The McKay School chats with Linde Safsten Wong about the shift in leadership responsibilities that occurs as an educator moves from the classroom to administration. Wong is a 1990 McKay School graduate in elementary education and a 1999 graduate in educational leadership. Although no longer a principal, Wong is currently doing some of her most important teaching as the mother of her three-year-old son, Jacob. She remains involved at her alma mater as a member of the McKay School’s Alumni Board.
Wong’s journey to administration began when she became an intern teacher at Franklin Elementary in Provo. After her internship, Wong taught fifth grade for two years at Franklin. When a facilitator position opened up at the school, Wong’s interest was piqued. As an educator who had been an intern just three years earlier, she felt that she would be able to connect with the preservice teachers she would mentor.
Wong was drawn to facilitating the student teachers' work at Franklin, but she was concerned about leaving the classroom. Although facilitators often work closely with administration, the position is usually temporary—filled by an educator who is released from his or her teaching responsibilities for two years. In taking the position, Wong was reassured that she would still have the option of returning to the classroom.
As a facilitator Wong worked closely with Franklin’s principal, Marlin Palmer. She had the opportunity to observe how Principal Palmer handled the challenges that administrators frequently face. Although administrators are sometimes considered to be educators who lead teachers instead of leading students, Wong realized by watching Palmer that although administrators are “working with the people who work with the kids, you’re still tied to the kids—leading them, but in a different way.” Administration isn’t removed from “what is really happening” at a school. Rather, functioning as a principal helps you to understand the inner workings of the school, and “the scope of your leadership expands.”
Wong’s original intention was not to become an administrator. But as architect Frank Lloyd Wright observed, “In much of our preparation, we do not know what we are preparing for.” By observing her school’s principal and serving as a facilitator, Wong was unconsciously preparing for administration. “I learned about being a principal before I even got there,” she said. “A lot of my 'aha' moments happened as a facilitator.”
Wong returned to the McKay School to complete the Leadership Preparation Program. She was the principal of Maeser Elementary until it closed and then had the opportunity to open Spring Creek Elementary in Provo and serve as the school’s first principal. Wong believes the following are some of the most important things she learned about leadership:
- To listen with compassion. Remember, “your teachers work really, really hard.” Administrators need to value the expertise of their team.
- To do what’s best for the school and the kids. Although good administrators take the concerns and questions of their teachers into account, they must juggle the needs of several groups. Ultimately administrators seek to provide an excellent education for the children they lead.
- To get parents involved in the conversation. Parents are an invaluable resource for administrators.
Wong advises individuals who are thinking about a career in administration to consider being a facilitator. Although the extent to which facilitating can prepare you for administration depends on the school, administrative involvement as a facilitator can give you an idea of how to take on the challenges of administration.

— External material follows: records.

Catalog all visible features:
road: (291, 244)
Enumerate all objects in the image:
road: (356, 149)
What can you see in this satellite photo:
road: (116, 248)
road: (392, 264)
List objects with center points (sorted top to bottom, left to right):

Wong also stresses the importance of finding a mentor. “For me and for my learning style,” Wong says, “having someone walking along beside me made a huge difference.” Administration is complex and involves “balancing needs of teachers, kids, and parents,” and getting those groups to work together to “make it happen.” Wong says that being mentored by an experienced administrator “made that first year of going into another school much easier.”
Finally, Wong counsels that “administration is right for you if you love working with lots of different people and personalities.” Administration is challenging, and administrators often find that they give 150 percent. But Wongs says that “if you love figuring out the puzzle of how to benefit kids in the end and make sure that they get a great education,” then consider administration.